Netflix Settlement Gets Poor Reviews
Hell hath no fury like a movie junkie scorned.
That’s what Netflix discovered when its most devoted “heavy users” found that the movie rental service had an undisclosed policy during shortages of shipping films faster to those customers who rent the least.
In a class-action lawsuit filed against the nation’s largest online DVD rental company in September 2004, the company was accused of false advertising for its claims of “unlimited rentals” and “one-day deliveries.”
When it agreed to a settlement due to be finalized this month, Netflix denied any wrongdoing but conceded that it had a policy that sometimes allocated movies more quickly to those who rented less frequently.
That policy -- called “throttling” by some critics -- has unleashed a backlash as a vocal group of disgruntled users have attacked the terms of the settlement agreement, which would give Netflix customers the choice of one month of free rentals or an upgrade in their service plan. Critics say that instead of punishing Netflix, the agreement helps the company promote its service.
Just last month, the Federal Trade Commission joined several consumer groups in filing amicus briefs in the suit, decrying the settlement as potentially costly to customers.
Steve Swasey, a spokesman for the Los Gatos, Calif.-based company, denied critics’ claims that the practice is meant to save Netflix shipping costs by coddling customers who don’t fully make use of their subscriptions. The most popular plan is $17.99 a month to rent three movies at a time, with no late fees.
Swasey said, “100%-guaranteed customer exhilaration is very difficult for any high-volume consumer company.
“Netflix made the decision that if we had a shortage of DVDs that we would give them to lighter users. We are giving it to folks who have less alternatives for viewing.”
For Mike Muegel, “Sweet Home Alabama” was the movie that made him start to feel the hurt.
Muegel, a freelance software engineer in Dallas, loves watching movies through Netflix. Such was his passion that for a while he watched about 20 movies a month. But in early 2003, he requested the Reese Witherspoon romantic comedy and was told he would have a “very long wait.”
Sensing trouble, Muegel set up test accounts in the names of his mom and his wife and plugged in the same movie. Suddenly, recalled Muegel, “Bingo ... ‘Sweet Home Alabama’ was mine.”
Muegel then spent 50 hours building a software program that analyzed the activities of test accounts. He published his findings on his website www.dvd-rent-test.dreamhost.com. Yet even after discovering what he calls the “fishy” company policy, Muegel says he still loves the rental service.

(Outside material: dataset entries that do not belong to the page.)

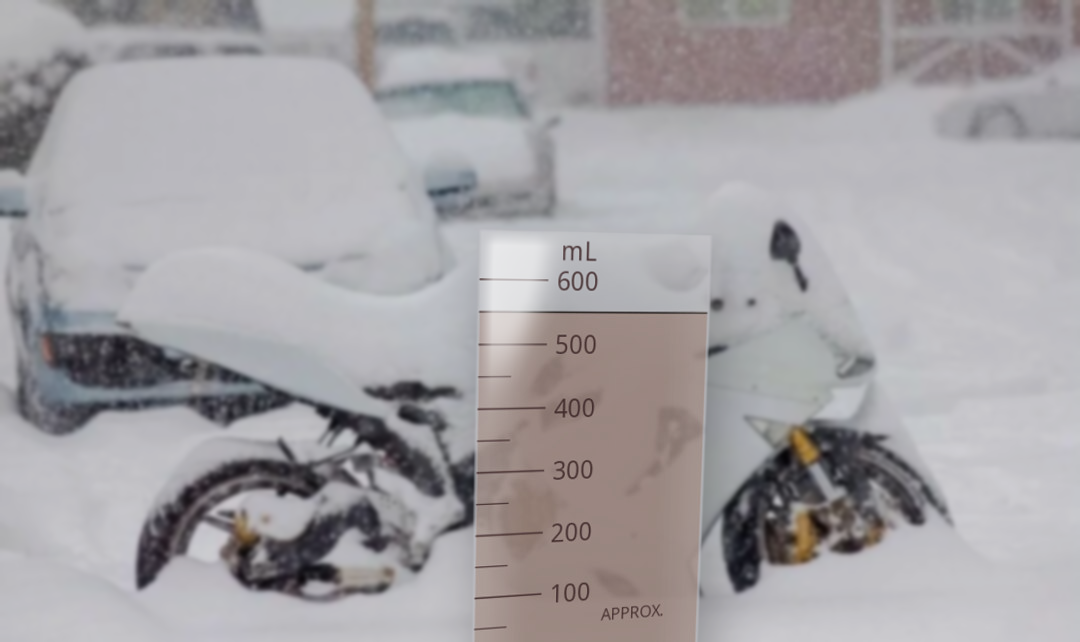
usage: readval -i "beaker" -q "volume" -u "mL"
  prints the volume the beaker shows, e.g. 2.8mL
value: 550mL
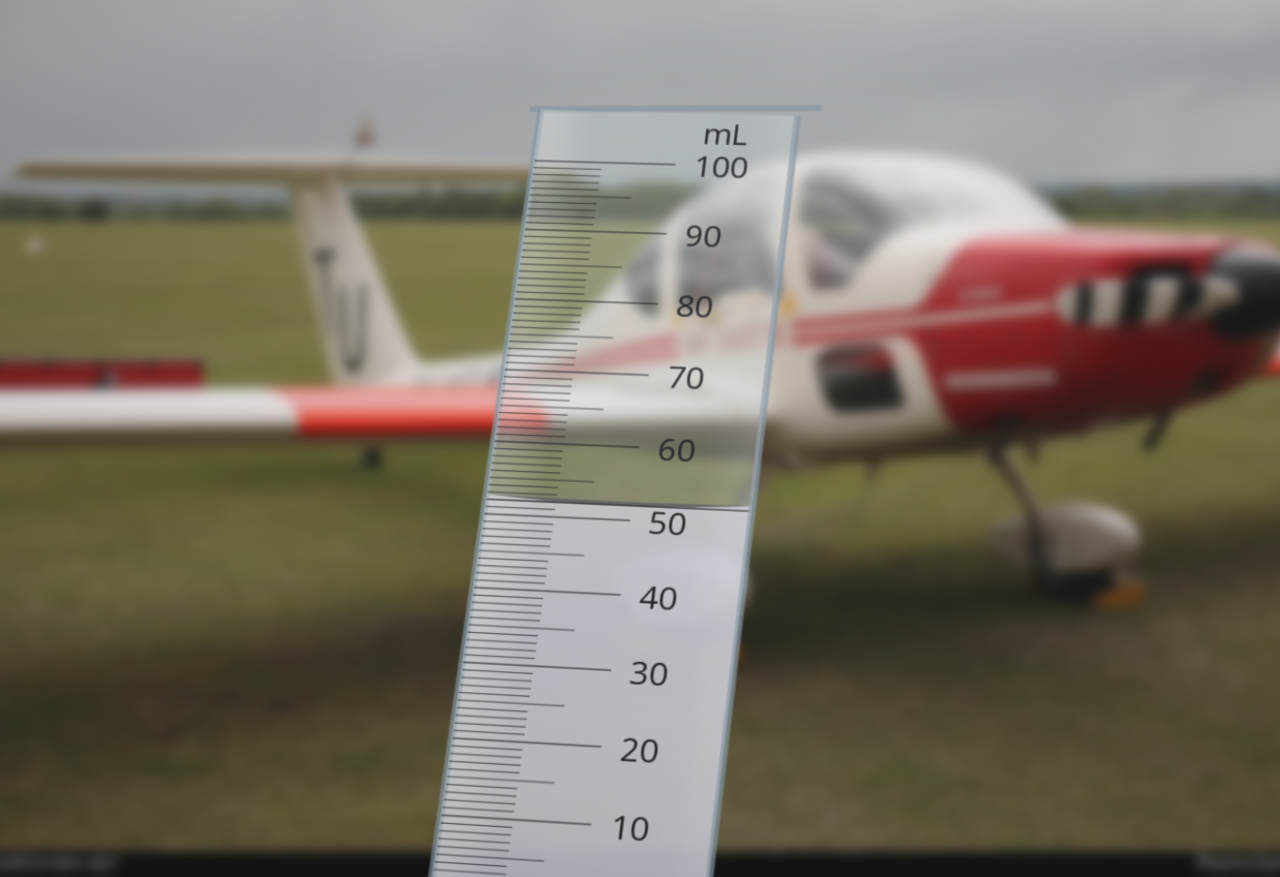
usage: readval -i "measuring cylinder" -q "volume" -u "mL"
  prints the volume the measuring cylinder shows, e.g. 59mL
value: 52mL
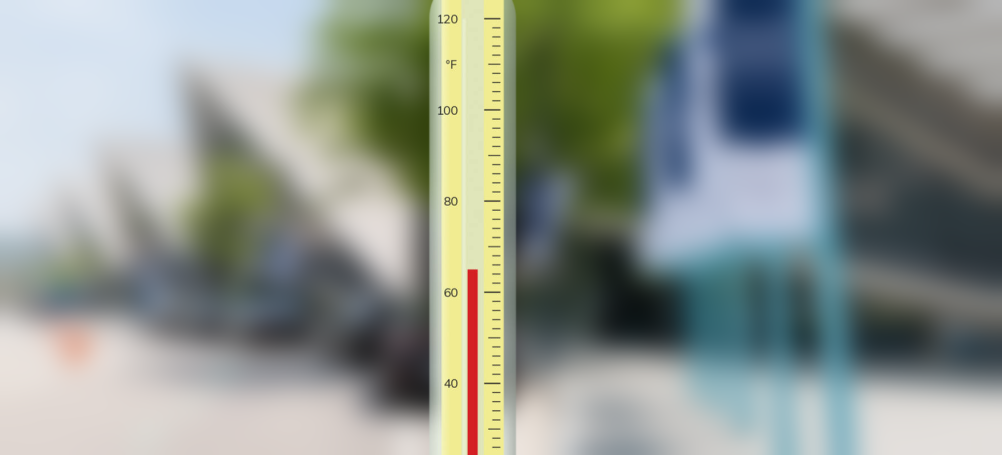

“I don’t want them to go out of business,” he said. He just wants to be treated fairly, Muegel said.
That same desire led Frank Chavez to become the lead plaintiff in the class-action suit, he said. Chavez, a San Francisco accountant, believed that he wasn’t getting his movies -- usually about 10 a month -- fast enough. “Netflix wasn’t providing what it promised,” said Adam Gutride, Chavez’s lawyer. “People in general want there to be truth in advertising. They want to know that they are going to get what they are promised.”
Netflix prides itself on outstanding customer service, and 87% of new members join after a personal recommendation.
But the FTC says the proposed settlement could cost customers money if they opt to upgrade their service plans. Carol J. Jennings, an attorney in the enforcement division for the Bureau of Consumer Protection for the FTC, said because such upgrades would be free for only one month and then charged at full price, Netflix users could unwittingly pay more.
“They became automatically enrolled unless they did something affirmative to end it,” Jennings said. “We concluded it could end up causing more harm than benefit.”
Netflix maintains that only a “vocal minority” has been affected by the delivery policy, and it pointed to its performance as proof. For 2006, the company predicts profit of $29 million on revenue of $960 million. More than 4.2 million customers had subscribed by the end of last year, Swasey said. Netflix’s churn, or number of customers who cancel each month, is at the lowest level ever -- about 4%.
Joe McClellan, a graduate student studying Buddhism at Rice University, says there’s no way he’s canceling even though as a heavy Netflix user he has experienced long delays.
Rice says he uses Netflix to rent the “crazy experimental super-violent” Japanese movies he loves -- usually 12 to 15 of them a month. Sometimes he waits for weeks for a particular title. But he doesn’t mind, he says.
“I’m not picky because I still have 500 movies in my queue,” McClellan said.